- Portuguese: Vento seco
- Directed by: Daniel Nolasco
- Written by: Daniel Nolasco
- Produced by: Daniel Nolasco Lidiana Reis
- Starring: Leandro Faria Lelo Allan Jacinto Santana Rafael Theophilo Renata Carvalho
- Cinematography: Larry Machado
- Edited by: Will Domingos
- Music by: Natalia Petrutes
- Production companies: Estudio Giz Panaceia Films
- Distributed by: TLA Releasing
- Release date: February 26, 2020 (Berlin);
- Running time: 110 minutes
- Country: Brazil
- Language: Portuguese

= Dry Wind =

2020 Brazilian drama film

Dry Wind (Vento seco) is a Brazilian drama film, directed by Daniel Nolasco and released in 2020. The film stars Leandro Faria Lelo as Sandro, a shy, middle-aged gay factory worker in a small town in Goiás who initiates a casual sexual hookup with his co-worker Ricardo (Allan Jacinto Santana), only to become consumed with jealousy when Maicon (Rafael Theophilo) subsequently arrives in town and becomes a rival for Ricardo's affections.

The film premiered in the Panorama section at the 70th Berlin International Film Festival.

==Critical response==
Jessica Kiang of Variety wrote that "Tom of Finland has a lot to answer for. His gorgeously lurid illustrations of bulging male musculature, tumescent crotches, extravagant mustaches and granite jawlines not only defined the iconography for a joyously irreverent gay subculture that had previously been given little expression, it also established a hypermasc gay dreamboat ideal that derives a lot of its power from its sheer unattainability. That gap, between everyday reality and oiled, leather-daddy fantasy certainly tortures Sandro (Leandro Faria Lelo), the central character of Dry Wind, and if it’s one that Daniel Nolasco’s offbeat, mischievous, explicit debut also cannot quite bridge, damned if it doesn’t have a good XXX-rated go at it."

For Metro Weekly, Doug Rule wrote that "Dry Wind would benefit from greater character development and growth as well as refinements in plot. Yet as is, it’s exactly the kind of film that any other year would have packed in — and pleased — festivalgoers at a late-night theater screening. But even a solitary viewing of it at home makes one appreciate Larry Machado’s gorgeously rendered, vivid cinematography, which helps ensure Dry Wind is as visually stunning as it is erotically charged. Which is another way of saying the film is as handsome as its cast."

For That Shelf, Manuel Betancourt wrote that "From its opening scene to its delectable final image, Nolasco places viewers in Sandro’s leery headscape: his camera lingers in crotches, in sweaty armpits, in luscious lips and, in its more audacious scenes, in engorged members. But there’s always an apprehension about this gaze.
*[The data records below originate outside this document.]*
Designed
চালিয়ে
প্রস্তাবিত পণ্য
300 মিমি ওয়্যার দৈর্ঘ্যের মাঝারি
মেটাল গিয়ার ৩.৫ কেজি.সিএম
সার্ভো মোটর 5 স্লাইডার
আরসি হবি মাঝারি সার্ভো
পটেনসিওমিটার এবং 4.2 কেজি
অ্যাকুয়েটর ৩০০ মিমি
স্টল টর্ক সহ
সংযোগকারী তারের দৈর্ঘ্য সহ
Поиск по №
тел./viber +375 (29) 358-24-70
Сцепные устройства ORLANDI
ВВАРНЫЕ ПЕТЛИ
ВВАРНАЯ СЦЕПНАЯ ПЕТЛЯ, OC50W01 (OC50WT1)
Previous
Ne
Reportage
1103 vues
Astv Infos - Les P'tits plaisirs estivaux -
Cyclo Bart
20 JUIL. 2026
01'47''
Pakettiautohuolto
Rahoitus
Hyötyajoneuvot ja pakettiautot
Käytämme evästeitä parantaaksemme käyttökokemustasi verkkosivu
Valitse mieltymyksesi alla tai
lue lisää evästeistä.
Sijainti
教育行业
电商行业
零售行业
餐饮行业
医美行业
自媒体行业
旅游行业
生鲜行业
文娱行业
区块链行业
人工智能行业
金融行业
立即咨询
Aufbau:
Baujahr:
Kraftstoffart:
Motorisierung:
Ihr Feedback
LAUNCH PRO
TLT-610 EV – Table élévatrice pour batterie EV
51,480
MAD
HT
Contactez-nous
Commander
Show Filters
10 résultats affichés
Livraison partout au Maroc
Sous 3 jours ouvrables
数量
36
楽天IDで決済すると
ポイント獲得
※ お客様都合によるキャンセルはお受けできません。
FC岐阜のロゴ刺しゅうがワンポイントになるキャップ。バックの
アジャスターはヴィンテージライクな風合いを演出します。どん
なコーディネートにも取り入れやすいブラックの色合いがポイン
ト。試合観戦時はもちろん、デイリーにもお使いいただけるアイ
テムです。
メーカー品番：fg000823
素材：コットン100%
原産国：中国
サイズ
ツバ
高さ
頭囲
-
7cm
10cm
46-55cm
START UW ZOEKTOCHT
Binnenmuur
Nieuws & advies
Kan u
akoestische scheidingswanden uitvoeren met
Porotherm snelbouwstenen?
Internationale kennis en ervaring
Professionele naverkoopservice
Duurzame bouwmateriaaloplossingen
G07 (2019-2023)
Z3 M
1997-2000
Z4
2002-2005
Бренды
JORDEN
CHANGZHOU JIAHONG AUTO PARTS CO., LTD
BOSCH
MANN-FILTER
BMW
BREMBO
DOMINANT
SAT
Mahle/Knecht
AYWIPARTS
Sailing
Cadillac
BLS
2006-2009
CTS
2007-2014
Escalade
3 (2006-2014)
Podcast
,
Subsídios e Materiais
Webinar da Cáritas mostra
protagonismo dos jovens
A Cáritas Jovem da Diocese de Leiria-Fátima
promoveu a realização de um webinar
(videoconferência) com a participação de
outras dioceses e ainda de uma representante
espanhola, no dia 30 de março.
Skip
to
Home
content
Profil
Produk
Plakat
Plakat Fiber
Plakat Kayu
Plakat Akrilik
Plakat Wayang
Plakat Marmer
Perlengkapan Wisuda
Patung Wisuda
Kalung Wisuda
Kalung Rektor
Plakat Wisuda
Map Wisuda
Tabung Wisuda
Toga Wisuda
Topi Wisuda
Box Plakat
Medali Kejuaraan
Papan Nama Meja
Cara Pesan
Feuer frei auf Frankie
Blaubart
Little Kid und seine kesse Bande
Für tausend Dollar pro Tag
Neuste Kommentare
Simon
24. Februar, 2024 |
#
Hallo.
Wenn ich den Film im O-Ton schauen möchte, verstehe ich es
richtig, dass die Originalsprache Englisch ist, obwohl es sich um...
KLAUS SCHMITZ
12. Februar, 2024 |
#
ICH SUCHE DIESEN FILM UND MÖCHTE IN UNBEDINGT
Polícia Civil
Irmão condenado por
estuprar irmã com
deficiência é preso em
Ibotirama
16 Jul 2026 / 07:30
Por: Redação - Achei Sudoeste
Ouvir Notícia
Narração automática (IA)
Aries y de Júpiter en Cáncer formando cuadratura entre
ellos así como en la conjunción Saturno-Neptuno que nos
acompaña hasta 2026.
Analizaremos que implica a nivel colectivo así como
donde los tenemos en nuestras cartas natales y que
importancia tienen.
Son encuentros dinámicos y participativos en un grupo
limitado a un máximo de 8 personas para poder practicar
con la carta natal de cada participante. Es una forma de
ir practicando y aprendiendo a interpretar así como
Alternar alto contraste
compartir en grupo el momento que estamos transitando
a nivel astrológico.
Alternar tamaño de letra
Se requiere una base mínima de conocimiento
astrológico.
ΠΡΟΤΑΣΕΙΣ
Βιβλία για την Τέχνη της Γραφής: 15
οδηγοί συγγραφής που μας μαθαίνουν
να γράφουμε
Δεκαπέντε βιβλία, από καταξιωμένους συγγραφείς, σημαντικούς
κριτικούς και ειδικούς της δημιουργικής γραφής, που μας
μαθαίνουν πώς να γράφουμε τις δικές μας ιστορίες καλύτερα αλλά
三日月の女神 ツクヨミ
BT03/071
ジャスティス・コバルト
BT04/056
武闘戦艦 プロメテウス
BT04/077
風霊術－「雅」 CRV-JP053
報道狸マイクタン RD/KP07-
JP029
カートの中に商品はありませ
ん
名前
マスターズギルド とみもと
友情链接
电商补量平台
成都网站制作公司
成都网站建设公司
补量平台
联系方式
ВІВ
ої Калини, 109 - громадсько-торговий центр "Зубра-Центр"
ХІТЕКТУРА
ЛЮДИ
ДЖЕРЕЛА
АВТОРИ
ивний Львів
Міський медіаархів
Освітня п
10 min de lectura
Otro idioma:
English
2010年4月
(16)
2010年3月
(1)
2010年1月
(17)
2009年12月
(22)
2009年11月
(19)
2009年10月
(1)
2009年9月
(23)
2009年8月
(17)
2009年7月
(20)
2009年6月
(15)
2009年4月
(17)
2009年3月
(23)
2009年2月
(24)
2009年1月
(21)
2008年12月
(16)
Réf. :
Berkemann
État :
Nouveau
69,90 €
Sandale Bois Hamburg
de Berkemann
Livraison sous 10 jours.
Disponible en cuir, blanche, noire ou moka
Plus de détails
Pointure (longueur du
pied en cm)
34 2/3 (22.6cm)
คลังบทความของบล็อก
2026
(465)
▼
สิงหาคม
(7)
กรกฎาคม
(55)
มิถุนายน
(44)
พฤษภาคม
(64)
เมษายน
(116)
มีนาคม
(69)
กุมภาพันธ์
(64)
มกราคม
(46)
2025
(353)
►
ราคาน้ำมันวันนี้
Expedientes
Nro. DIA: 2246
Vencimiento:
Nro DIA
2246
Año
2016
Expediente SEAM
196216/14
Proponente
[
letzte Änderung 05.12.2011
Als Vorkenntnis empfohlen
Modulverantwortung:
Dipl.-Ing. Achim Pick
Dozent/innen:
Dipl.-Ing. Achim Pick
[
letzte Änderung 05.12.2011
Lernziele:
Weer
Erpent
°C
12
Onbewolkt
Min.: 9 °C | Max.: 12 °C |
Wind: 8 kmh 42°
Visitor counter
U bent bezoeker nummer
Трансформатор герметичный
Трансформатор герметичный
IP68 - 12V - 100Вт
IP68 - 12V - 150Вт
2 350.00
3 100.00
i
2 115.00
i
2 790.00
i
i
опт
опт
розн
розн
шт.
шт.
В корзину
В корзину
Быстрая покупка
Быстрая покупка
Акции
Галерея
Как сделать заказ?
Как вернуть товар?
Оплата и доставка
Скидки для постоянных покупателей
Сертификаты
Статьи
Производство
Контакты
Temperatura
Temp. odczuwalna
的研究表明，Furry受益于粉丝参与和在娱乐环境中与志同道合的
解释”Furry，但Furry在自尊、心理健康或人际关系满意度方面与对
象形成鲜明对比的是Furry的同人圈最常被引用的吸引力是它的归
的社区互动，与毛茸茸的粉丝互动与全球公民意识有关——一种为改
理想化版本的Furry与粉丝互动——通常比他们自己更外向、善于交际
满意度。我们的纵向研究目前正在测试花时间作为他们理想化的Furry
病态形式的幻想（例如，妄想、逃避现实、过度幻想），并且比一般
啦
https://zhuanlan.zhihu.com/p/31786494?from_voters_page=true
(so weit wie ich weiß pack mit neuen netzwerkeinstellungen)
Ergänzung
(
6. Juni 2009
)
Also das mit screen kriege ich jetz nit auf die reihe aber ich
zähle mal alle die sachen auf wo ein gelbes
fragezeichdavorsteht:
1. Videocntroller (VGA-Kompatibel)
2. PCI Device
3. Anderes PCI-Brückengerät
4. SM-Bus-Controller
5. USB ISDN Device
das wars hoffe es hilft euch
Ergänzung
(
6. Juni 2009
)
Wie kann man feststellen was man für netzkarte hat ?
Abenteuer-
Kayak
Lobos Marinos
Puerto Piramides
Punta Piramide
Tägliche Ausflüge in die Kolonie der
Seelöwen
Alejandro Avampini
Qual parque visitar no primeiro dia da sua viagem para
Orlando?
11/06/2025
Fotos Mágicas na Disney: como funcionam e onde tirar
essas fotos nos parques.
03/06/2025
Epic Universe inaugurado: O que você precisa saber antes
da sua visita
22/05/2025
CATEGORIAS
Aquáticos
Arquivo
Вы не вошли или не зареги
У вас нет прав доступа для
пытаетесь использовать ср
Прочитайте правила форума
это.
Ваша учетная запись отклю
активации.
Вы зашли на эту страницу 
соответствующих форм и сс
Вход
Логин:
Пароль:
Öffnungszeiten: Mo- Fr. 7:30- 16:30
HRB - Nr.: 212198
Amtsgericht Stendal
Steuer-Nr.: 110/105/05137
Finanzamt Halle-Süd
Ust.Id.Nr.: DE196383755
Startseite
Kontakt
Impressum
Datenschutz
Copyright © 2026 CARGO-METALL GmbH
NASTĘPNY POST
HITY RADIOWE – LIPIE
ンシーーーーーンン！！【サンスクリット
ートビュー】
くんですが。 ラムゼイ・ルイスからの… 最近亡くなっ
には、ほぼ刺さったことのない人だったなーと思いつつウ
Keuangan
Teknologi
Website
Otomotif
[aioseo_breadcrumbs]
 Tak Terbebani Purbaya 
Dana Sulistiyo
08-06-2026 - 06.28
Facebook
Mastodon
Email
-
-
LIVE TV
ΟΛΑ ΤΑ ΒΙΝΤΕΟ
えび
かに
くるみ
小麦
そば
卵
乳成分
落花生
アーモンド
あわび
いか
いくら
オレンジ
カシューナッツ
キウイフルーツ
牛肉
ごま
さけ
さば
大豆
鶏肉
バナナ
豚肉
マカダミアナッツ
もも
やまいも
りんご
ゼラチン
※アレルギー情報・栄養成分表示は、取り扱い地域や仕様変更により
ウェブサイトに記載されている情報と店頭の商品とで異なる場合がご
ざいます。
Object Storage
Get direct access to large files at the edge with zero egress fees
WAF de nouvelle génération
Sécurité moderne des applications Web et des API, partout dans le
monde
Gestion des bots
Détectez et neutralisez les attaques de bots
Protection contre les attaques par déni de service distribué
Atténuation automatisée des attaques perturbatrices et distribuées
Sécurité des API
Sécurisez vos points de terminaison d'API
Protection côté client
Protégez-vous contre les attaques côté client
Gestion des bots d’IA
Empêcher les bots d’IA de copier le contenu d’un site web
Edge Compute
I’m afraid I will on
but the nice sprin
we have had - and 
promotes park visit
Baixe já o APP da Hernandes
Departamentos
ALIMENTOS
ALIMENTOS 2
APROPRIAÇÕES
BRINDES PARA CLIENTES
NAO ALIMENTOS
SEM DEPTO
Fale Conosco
Sandro’s eyes may direct our view toward the smorgasbord of men around him — including Maicon, a newcomer who looks like a blond Tom of Finland figure made flesh (an oppressively sculpted Rafael Teóphilo) — but they constantly telegraph a hesitation, an insecurity that reveals his own hangups. Doughier than those he lusts after and less comfortable in his own skin than even the co-worker who starts openly flirting with Maicon much to Sandro’s chagrin (and earning the ire of Maicon’s very macho brother), Sandro’s erotic fantasies remain riddled with the spectre of self-doubt, which ends up animating Nolasco’s steamy tale. Intent on pushing the boundaries of how sex (on and off screen) can help drive narrative storytelling, Vento Seco is an erotic fever dream that’s also a wistful character portrait."

==Awards==
The film was the winner of the Grand Prix at the 2020 Chéries-Chéris film festival.

At the 2020 Iris Prize festival, Leandro Faria Lelo won the award for Best Performance in a Male Role.